Author + information
- James A. Blumenthal, PhD∗ (, )
- Andrew Sherwood, PhD,
- Patrick J. Smith, PhD and
- Alan Hinderliter, MD
- ↵∗Department of Psychiatry and Behavioral Sciences, Duke University Medical Center, Box 3119, Trent Drive/Erwin Road, Durham, North Carolina 27710
Juraschek et al. (1) performed a secondary analysis of data from the Dietary Approaches to Stop Hypertension (DASH)-Sodium trial (2), in which they examined the effects of the DASH diet and different sodium levels according to baseline clinic systolic blood pressure (SBP), and reported that although reduced sodium and the DASH diet lowered SBP throughout the range of baseline SBP, the greatest reductions were observed among participants in the highest SBP stratum (≥150 mm Hg).
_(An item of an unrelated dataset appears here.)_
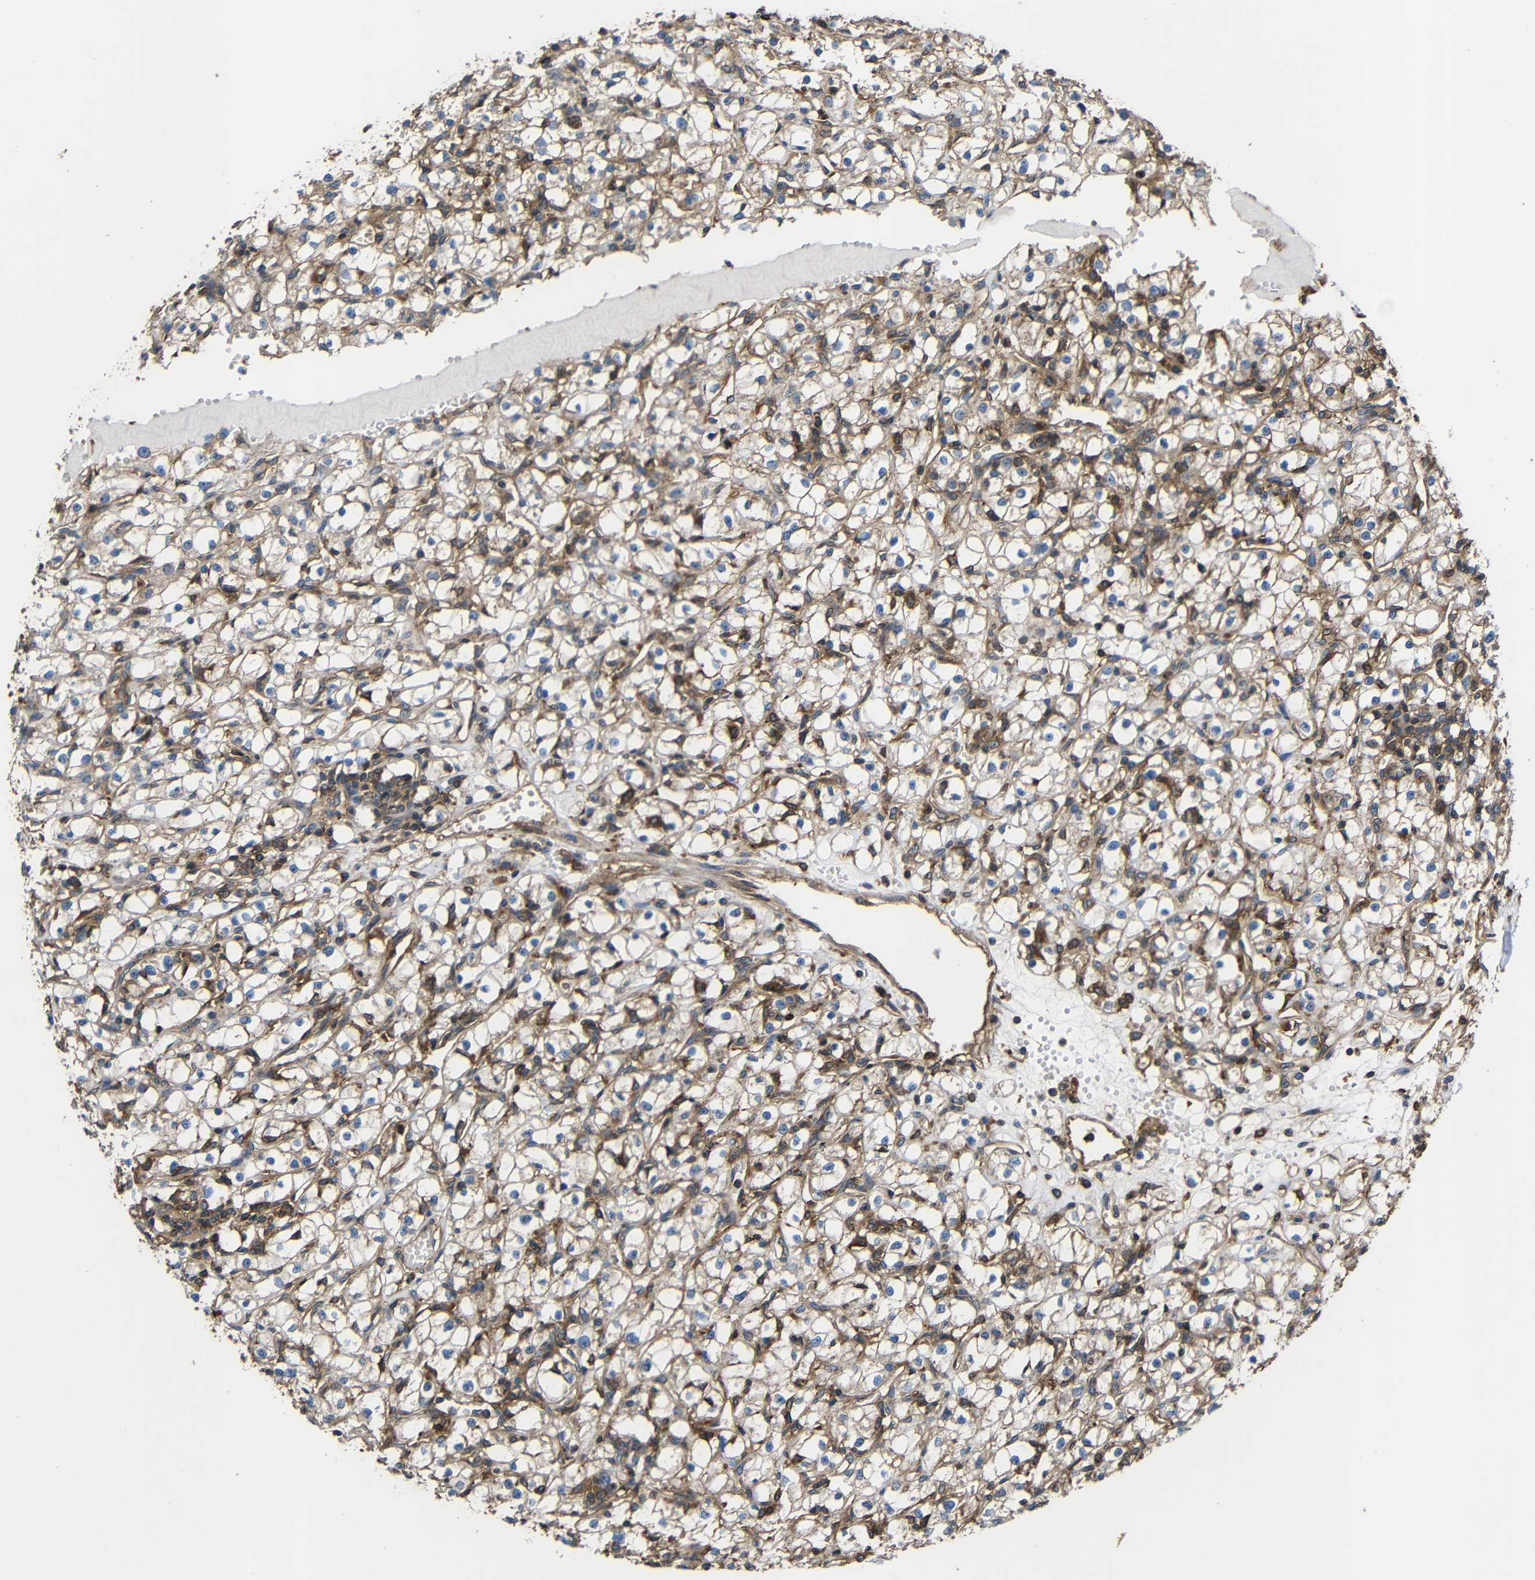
{"staining": {"intensity": "moderate", "quantity": ">75%", "location": "cytoplasmic/membranous"}, "tissue": "renal cancer", "cell_type": "Tumor cells", "image_type": "cancer", "snomed": [{"axis": "morphology", "description": "Adenocarcinoma, NOS"}, {"axis": "topography", "description": "Kidney"}], "caption": "Tumor cells exhibit medium levels of moderate cytoplasmic/membranous positivity in approximately >75% of cells in renal cancer (adenocarcinoma). (DAB (3,3'-diaminobenzidine) IHC with brightfield microscopy, high magnification).", "gene": "TREM2", "patient": {"sex": "male", "age": 56}}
These findings prompted us to reanalyze data from the ENCORE (Exercise and Nutrition interventions for CardiOvasculaR hEalth) trial, which randomized 144 unmedicated, overweight-obese, hypertensive adults to 1 of 3 4-month interventions: the DASH diet; the DASH diet plus a weight management program consisting of aerobic exercise and caloric restriction to promote weight loss; or usual diet control. Unlike the DASH-Sodium trial, which provided all foods to participants, participants in the ENCORE trial selected, prepared, and consumed foods on their own. We previously reported that the DASH diet alone resulted in blood pressure (BP) reductions and the DASH diet combined with weight management produced the largest BP reductions (3). In this further analysis, we observed a significant correlation between sodium reduction and lower post-treatment clinic SBP (r = 0.21; p = 0.009). Furthermore, we noted a baseline clinic SBP by sodium interaction (p = 0.045), in which greater reductions in sodium consumption were associated with larger clinic SBP reductions, especially among those participants with higher baseline clinic SBPs (Figure 1). Importantly, we also found that better adherence to the DASH diet (β = –0.24; p = 0.001), increased aerobic fitness (β = –0.30; p < 0.001), and reduced sodium consumption (β = –0.18; p = 0.012) independently predicted lower clinic SBP. These data support the findings by Juraschek et al., and also highlight the importance of exercise and weight loss, in addition to the DASH eating plan and reduced sodium, to lower BP through lifestyle modifications in unmedicated hypertensive adults.
Please note: This study was supported by National Heart, Lung, and Blood Institute grant HL122836. The authors have reported that they have no relationships relevant to the contents of this paper to disclose.